The dispatch/communications system, called FleetTracker, was initially announced last year but is now nearing commercial release. Software is Windows-based and provides automated dynamic dispatching with two wireless communications options. The satellite messaging service is provided by American Mobile Satellite Corp. and incorporates GPS vehicle tracking. The terrestrial service is provided by BellSouth Wireless Data (formerly Ram Mobile Data) via a hand-held RIMMS two-way pager that can handle both free-form and preprogrammed messages. It provides general location information based on the specific transmitter receiving a unit's signal.

In addition to dispatch, FleetTracker software can handle a variety of operational recordkeeping chores and can be used with a range of standard databases for integration with existing fleet information systems.

Closer working relations between the American Trucking Assns. (ATA) and the Truckload Carriers Assn. (TCA) will be top priority for TCA's incoming president Mac McCormick. Officially installed as TCA president at the group's annual meeting on March 18, McCormick is president of Best Way Express, a midsized truckload carrier headquartered in Vincennes, Ind.

Patching up what had in recent years become a rocky relationship between the two trucking trade groups can only help the industry as a whole get favorable resolution on regulatory issues, he said, speaking before the start of the annual meeting in Kona, Hawaii. As examples, McCormick cites movement on revising hours-of-service rules and relief on sharply increased telephone charges brought on by recent changes in FCC regulations.
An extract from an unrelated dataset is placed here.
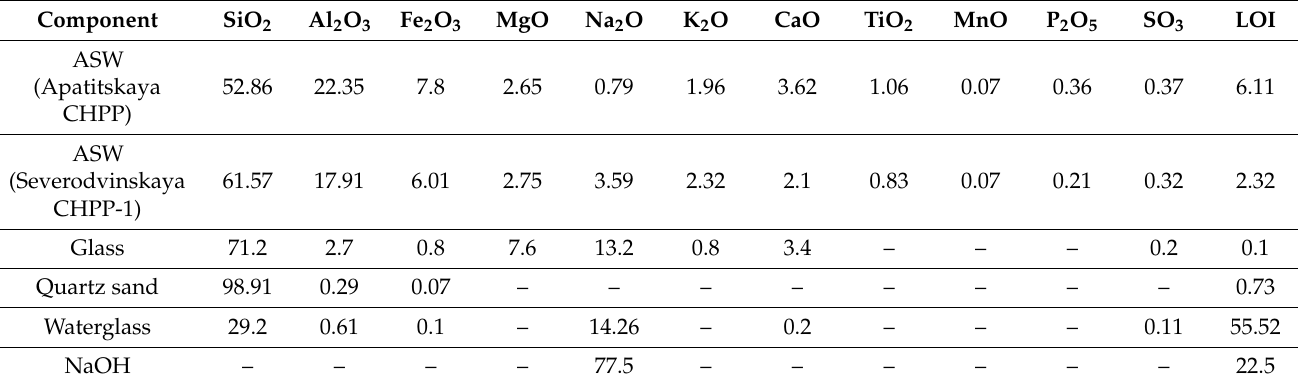
Table 1. Chemical composition of raw materials,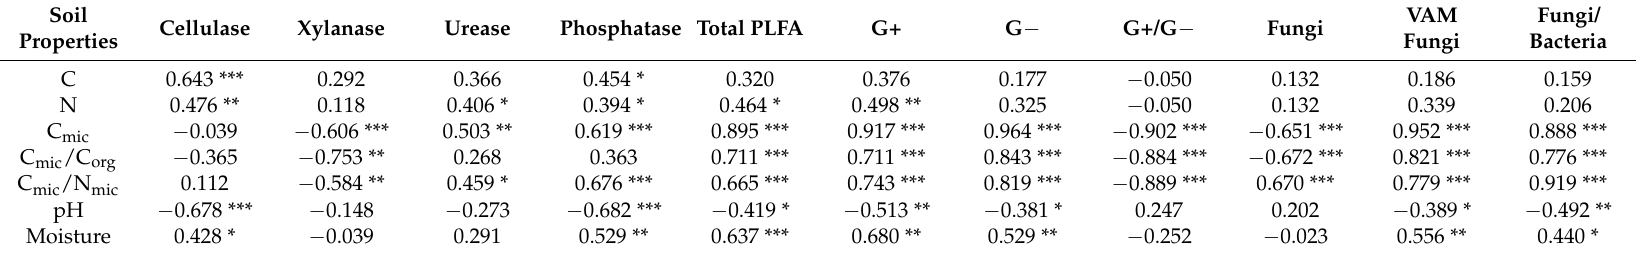
Table 5. Pearson’s correlation coefficients between soil properties and microbial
Outgoing TCA president Dan England added that he has sensed a new attitude at ATA that should signal "an era of cooperation" between the two groups. Such an alliance, he said, "makes me optimistic that we'll finally get a ruling on hours of service."

Looking back over 1997, England, who is the CEO of C.R. England & Sons, said that a strong overall economy, combined with decreasing fuel prices and undercapacity at the end of the year, led to a good year for most truckload carriers. "It was a rare window of opportunity, and we had very good success getting rate increases last year," he said.

TCA has established a Web site (www.truckload.org) providing members with around-the-clock access to industry news and information. Initial features include daily truckload carrier stock quotes and fuel prices, online access to industry experts and association staff members, and online forums.

The Truckload Carriers Assn. announced that it will hold its 1999 annual meeting March 14-18 at the Bellagio Casino in Las Vegas.